─── DATA LISTING

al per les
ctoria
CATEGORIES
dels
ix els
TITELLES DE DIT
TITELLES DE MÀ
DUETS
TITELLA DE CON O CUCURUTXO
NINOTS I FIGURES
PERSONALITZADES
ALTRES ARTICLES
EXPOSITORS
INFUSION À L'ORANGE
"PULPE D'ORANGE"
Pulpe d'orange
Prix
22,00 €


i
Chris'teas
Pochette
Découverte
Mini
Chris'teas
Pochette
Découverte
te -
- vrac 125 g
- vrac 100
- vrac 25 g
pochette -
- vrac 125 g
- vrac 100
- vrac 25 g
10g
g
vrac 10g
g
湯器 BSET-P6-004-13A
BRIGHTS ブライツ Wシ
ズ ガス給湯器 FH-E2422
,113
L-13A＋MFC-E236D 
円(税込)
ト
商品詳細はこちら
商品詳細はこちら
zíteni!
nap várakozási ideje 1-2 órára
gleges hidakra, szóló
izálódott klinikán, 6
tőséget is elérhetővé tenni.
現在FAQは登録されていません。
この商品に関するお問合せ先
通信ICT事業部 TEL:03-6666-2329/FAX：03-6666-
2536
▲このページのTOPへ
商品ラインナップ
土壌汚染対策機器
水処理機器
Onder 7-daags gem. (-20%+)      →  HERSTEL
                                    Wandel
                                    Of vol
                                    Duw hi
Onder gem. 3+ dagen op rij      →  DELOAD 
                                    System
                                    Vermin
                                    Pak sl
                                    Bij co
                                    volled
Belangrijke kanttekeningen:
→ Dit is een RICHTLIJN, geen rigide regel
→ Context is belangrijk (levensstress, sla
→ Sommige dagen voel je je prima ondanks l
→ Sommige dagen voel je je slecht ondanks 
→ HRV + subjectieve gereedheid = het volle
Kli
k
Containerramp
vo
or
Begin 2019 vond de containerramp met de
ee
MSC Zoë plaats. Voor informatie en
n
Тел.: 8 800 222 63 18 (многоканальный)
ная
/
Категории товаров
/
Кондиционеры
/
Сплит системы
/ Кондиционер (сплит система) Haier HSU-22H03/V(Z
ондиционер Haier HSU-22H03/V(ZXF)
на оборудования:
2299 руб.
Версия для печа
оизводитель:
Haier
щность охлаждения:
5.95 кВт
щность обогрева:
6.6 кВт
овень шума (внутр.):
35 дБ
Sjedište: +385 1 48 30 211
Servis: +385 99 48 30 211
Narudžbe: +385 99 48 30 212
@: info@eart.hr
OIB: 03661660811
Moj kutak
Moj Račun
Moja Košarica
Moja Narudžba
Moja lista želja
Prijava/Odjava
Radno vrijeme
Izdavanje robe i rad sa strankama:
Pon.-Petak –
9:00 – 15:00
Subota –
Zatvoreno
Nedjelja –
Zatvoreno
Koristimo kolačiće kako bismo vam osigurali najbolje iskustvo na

──────

EXERCISE OBJECTIVE:
Lines from the one with "je slecht ondanks" through the end of the data: set these down exactly, including both ends and nothing more.

OUTPUT FOR THIS TASK:
→ Sommige dagen voel je je slecht ondanks 
→ HRV + subjectieve gereedheid = het volle
Kli
k
Containerramp
vo
or
Begin 2019 vond de containerramp met de
ee
MSC Zoë plaats. Voor informatie en
n
Тел.: 8 800 222 63 18 (многоканальный)
ная
/
Категории товаров
/
Кондиционеры
/
Сплит системы
/ Кондиционер (сплит система) Haier HSU-22H03/V(Z
ондиционер Haier HSU-22H03/V(ZXF)
на оборудования:
2299 руб.
Версия для печа
оизводитель:
Haier
щность охлаждения:
5.95 кВт
щность обогрева:
6.6 кВт
овень шума (внутр.):
35 дБ
Sjedište: +385 1 48 30 211
Servis: +385 99 48 30 211
Narudžbe: +385 99 48 30 212
@: info@eart.hr
OIB: 03661660811
Moj kutak
Moj Račun
Moja Košarica
Moja Narudžba
Moja lista želja
Prijava/Odjava
Radno vrijeme
Izdavanje robe i rad sa strankama:
Pon.-Petak –
9:00 – 15:00
Subota –
Zatvoreno
Nedjelja –
Zatvoreno
Koristimo kolačiće kako bismo vam osigurali najbolje iskustvo na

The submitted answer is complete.